19 yr old virgin who think he has potential but no way to display it, how to overcome
gonna make a long story very short here
moved around a bit with my family when I was little (country to country, city to city), didn't have a stable childhood, sheltered quite a bit by my parents
whenever I had the opportunity to make friends and did establish a friend circle or social circle, my family moved
age of 12, settled down in the bible belt, had a minor social life with some kids in my neighborhood until I turned 14 and then they got busy with their studies
Went to a small (not so good but decent) high school, total of around 250-300 kids. Most people stuck with their neighborhood cliques (it was also very inner city and urban culture type of high school). I did try to approach people and make friends but that often fell flat, kids were openly rude about hanging out with others so spent my first two years sitting alone. Final two years I ended up getting a clique together. Had high hopes for moving out for college, but due to a B average, bad guidance counseling, bad decisions by myself, and strict parenting which did not let me apply for scholarships (parents did not know the cost of college here in the US but basically said "oh whatever it is we can afford it", they ended up going back on their word), I ended up going to a university about 6 minutes from my house.
It is like, every day I think "man if I could have been raised here or had a stable childhood, my life relationships wise would have been so good". I also think "man, if I had gone to a bigger high school I would have had an easier time with my social life".
I am outgoing, social, make friends easily, have no issues dealing with most people, have good people skills, have a lot of things to talk about, and everything. Issues are:
1. My University is one of those colleges where everyone lives at home and goes right back home, no dorms.

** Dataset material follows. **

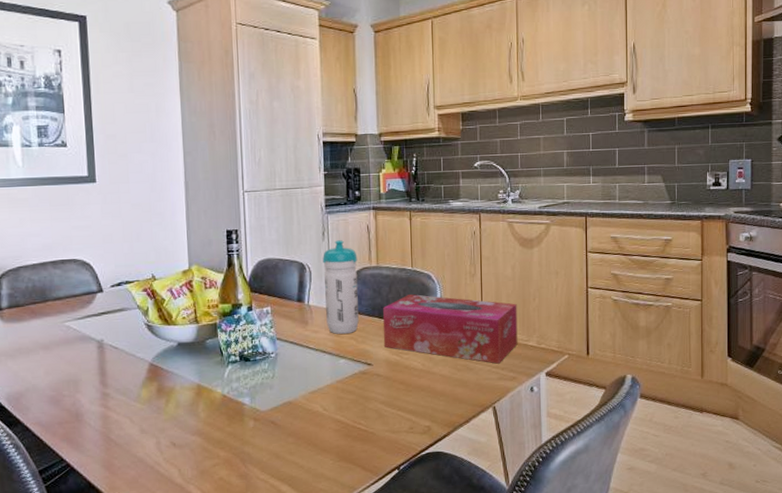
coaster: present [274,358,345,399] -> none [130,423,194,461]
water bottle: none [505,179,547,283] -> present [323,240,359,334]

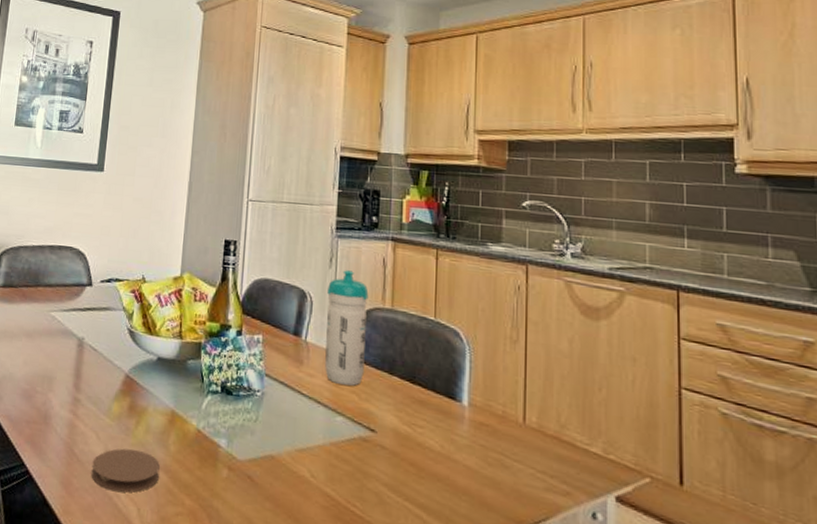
coaster: none [130,423,194,461] -> present [91,448,160,493]
tissue box: present [383,294,518,364] -> none [393,350,575,468]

2. Most people I am friends with live in another district, very hard to make friends with them as they are part time students who just work and study and try to go off elsewhere
3. A lot of the people on campus who have active social lives have them due to the high school they went to and mainly party with their high school buddies, they went to high school in a district about 5 miles away.
My solution?!
1. Spend more time at places like Starbucks or Barnes and Nobles to study
2. Get my sh*t together and transfer to a large university with kids my age group
PLAYAS! It is like I have all this potential, I can talk to people, I can get conversations started but it is just so darn hard to come across people my age group here and most people are just way too busy to even socialize or if they do socialize they do it with their high school friends. The friends I have made and added on facebook usually party with their high school buddies and when I have hinted that I wanna hang out they aren't that much for it. Plus we live really far away and everything. It drives me insane sometimes, I am trying but I keep falling flat. Most kids from my high school have given up and just thought about finishing college and building a social life after that.